Ficus aspera

Family : Moraceae

Text © Pietro Puccio


English translation by Mario Beltramini


Ficus aspera 'Parcellii' well deserves the English name of clown fig © Giuseppe Mazza

Ficus aspera 'Parcellii' well deserves the English name of clown fig © Giuseppe Mazza

This species is native to Vanuatu, where it grows in the clearings of the forests and along the banks of the water streams, up to about 300 m of altitude.

The name of the genus is the Latin one utilized for the common fig (Ficus carica); the Latin name of the species “aspera” = rough, refers to the foliar surface.

Common names: clown fig, mosaic fig, rough leale fig (English); higuera abigarrada (Spanish).
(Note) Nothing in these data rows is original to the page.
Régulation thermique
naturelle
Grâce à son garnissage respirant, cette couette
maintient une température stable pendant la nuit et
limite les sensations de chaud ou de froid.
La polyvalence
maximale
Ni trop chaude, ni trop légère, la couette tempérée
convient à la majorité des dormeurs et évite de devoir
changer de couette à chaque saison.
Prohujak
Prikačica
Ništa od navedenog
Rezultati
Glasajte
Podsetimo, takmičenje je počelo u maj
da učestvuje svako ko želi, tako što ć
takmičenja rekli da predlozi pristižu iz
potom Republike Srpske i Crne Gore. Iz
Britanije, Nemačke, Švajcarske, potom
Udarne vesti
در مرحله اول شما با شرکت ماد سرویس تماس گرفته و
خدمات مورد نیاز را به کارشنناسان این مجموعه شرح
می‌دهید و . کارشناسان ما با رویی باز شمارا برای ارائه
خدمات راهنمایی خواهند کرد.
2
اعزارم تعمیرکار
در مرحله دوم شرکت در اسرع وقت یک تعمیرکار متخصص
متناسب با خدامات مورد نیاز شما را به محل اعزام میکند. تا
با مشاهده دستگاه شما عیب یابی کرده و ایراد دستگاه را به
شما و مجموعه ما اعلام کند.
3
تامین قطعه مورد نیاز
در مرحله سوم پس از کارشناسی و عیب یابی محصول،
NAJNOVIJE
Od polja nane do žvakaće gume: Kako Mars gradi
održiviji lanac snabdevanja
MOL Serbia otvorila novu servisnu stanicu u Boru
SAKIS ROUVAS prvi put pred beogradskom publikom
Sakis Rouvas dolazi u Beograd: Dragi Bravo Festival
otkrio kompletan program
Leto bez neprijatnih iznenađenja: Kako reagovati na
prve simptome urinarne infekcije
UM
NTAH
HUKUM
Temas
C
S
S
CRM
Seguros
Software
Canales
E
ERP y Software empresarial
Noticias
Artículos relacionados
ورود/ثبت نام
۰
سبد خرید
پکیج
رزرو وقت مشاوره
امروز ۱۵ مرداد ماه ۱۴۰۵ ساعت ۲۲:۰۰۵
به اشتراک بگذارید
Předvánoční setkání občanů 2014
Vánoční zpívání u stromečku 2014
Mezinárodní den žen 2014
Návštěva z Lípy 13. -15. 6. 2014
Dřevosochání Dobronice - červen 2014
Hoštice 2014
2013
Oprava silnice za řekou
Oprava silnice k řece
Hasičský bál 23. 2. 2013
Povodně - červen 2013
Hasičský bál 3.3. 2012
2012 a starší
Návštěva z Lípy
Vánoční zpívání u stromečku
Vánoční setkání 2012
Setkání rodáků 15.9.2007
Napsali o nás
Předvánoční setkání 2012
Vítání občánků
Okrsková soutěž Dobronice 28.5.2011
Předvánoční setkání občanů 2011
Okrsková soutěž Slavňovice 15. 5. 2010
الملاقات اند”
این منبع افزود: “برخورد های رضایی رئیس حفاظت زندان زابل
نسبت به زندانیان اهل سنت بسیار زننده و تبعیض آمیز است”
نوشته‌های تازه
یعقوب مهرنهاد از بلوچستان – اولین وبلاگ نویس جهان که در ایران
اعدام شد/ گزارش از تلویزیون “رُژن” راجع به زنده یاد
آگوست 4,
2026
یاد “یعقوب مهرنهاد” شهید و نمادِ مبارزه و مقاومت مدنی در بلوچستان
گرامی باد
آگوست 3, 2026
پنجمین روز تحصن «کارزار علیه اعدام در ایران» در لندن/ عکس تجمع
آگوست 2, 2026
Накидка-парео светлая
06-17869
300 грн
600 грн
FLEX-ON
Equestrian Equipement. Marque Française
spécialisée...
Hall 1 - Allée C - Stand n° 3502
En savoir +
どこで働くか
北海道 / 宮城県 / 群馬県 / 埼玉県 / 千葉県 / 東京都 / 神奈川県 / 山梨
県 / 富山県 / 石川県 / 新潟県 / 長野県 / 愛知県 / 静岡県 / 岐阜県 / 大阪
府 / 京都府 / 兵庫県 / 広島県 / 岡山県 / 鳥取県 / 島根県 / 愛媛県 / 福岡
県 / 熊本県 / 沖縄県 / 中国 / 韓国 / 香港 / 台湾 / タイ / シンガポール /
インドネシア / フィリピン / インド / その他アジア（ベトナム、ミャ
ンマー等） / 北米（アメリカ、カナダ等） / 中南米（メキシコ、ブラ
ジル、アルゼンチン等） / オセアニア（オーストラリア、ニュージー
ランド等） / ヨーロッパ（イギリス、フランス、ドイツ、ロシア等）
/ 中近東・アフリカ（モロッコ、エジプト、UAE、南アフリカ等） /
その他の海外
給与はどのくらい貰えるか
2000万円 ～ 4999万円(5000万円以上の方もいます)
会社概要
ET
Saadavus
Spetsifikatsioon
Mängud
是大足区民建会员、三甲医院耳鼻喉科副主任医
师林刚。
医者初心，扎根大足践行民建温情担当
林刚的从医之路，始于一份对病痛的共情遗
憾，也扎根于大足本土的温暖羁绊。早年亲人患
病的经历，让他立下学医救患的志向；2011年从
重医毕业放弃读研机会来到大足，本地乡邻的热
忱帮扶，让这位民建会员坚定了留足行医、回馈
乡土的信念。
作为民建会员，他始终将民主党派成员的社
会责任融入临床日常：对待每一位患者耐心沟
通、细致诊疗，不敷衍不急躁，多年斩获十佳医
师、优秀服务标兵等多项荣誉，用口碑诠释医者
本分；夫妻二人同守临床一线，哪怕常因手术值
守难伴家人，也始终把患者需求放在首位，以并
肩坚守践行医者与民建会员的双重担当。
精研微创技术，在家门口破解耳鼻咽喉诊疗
The Ficus aspera G.Forst. (1786) is a shrub or small evergreen tree up to 15 m tall, even if it keeps much lower when cultivated, with grey and smooth bark.

The leaves, on a short petiole, are alternate, simple, oblong or oval, 10-25 cm long and 8-12 cm broad, asymmetrical, with rough surface on both pages, of pale green or cream-white variegated colour, margins at times dentate and with sharp apex.

The inflorescences are syconia, that is hollows with fleshy walls entirely containing the flowers, accessible through an apical opening enclosed by tiny scales (typical example, that of the common fig, Ficus carica), carrying only either female flowers or male ones (dioecious species). The syconia, produced individually or in pairs at the axil of the leaves or directly on the main branches (cauliflory), on a short peduncle, are sub-globose, of 1-2,5 cm of diameter, pubescent, of initially green or white with green striae colour, then yellow or red with green striae when ripe, the inside is white.

For the fructification is indispensable the presence of the pollinating insect, as it is known, each species of Ficus is associated to a specific insect of the family of the Agaonidae, which, in turn, can reproduce only if the species of Ficus to which it is associated is present; the fruits (achenes) do contain one seed only.

Locally, the young leaves and the ripe fruits are eaten cooked © Giuseppe Mazza

Locally, the young leaves and the ripe fruits are eaten cooked © Giuseppe Mazza

It reproduces by seeds, placed superficially on an organic substratum, sandy, kept constantly humid, in luminous position at a temperature of 22-24 °C, by semi-woody cutting and air layering in spring-summer.

The most cultivated form is the variegated one, known as Ficus aspera ‘Parcellii’, of great ornamental effect, cultivable in the tropical, subtropical climate zones, and, marginally, in the warm temperate ones, as it can resist, for a quite short time, to temperatures as low as -3 °C.

It requires a position in full sun, or partially shaded, in order to emphasize its variegations, soil rich of organic substance, draining, and regular irrigations in summer, but allowing the superficial layers of the soil to dry up before giving water again, reduced and moderate in winter, if necessary, especially with low temperatures, as it may be subject to radical rottenness in case of stagnating humidity.

It is cultivable in pot, for the decoration of inner spaces, in organic substratum with addition of coarse sand or agri-perlite around the 30%, in luminous position and temperatures, in winter, over the 14 °C. It is easily subject to mites’ attacks (red spider mite) and cochineals; it is therefore to be periodically checked in order to intervene quickly, if required.

Locally, the young leaves and the ripe fruits are consumed cooked as side dish.

Synonyms: Ficus parcellii Veitch ex Cogn. & Marchal (1874); Artocarpus cannonii Van Houtte (1875); Artocarpus laciniatus H.J.Veitch; (1875); Artocarpus exculptus W.Bull (1878); Ficus canonii (W.Bull ex Van Houtte) N.E.Br. (1888); Ficus aspera f. parcellii (H.J.Veitch ex Cogn. & Marchal) J.E.Burrows (2003).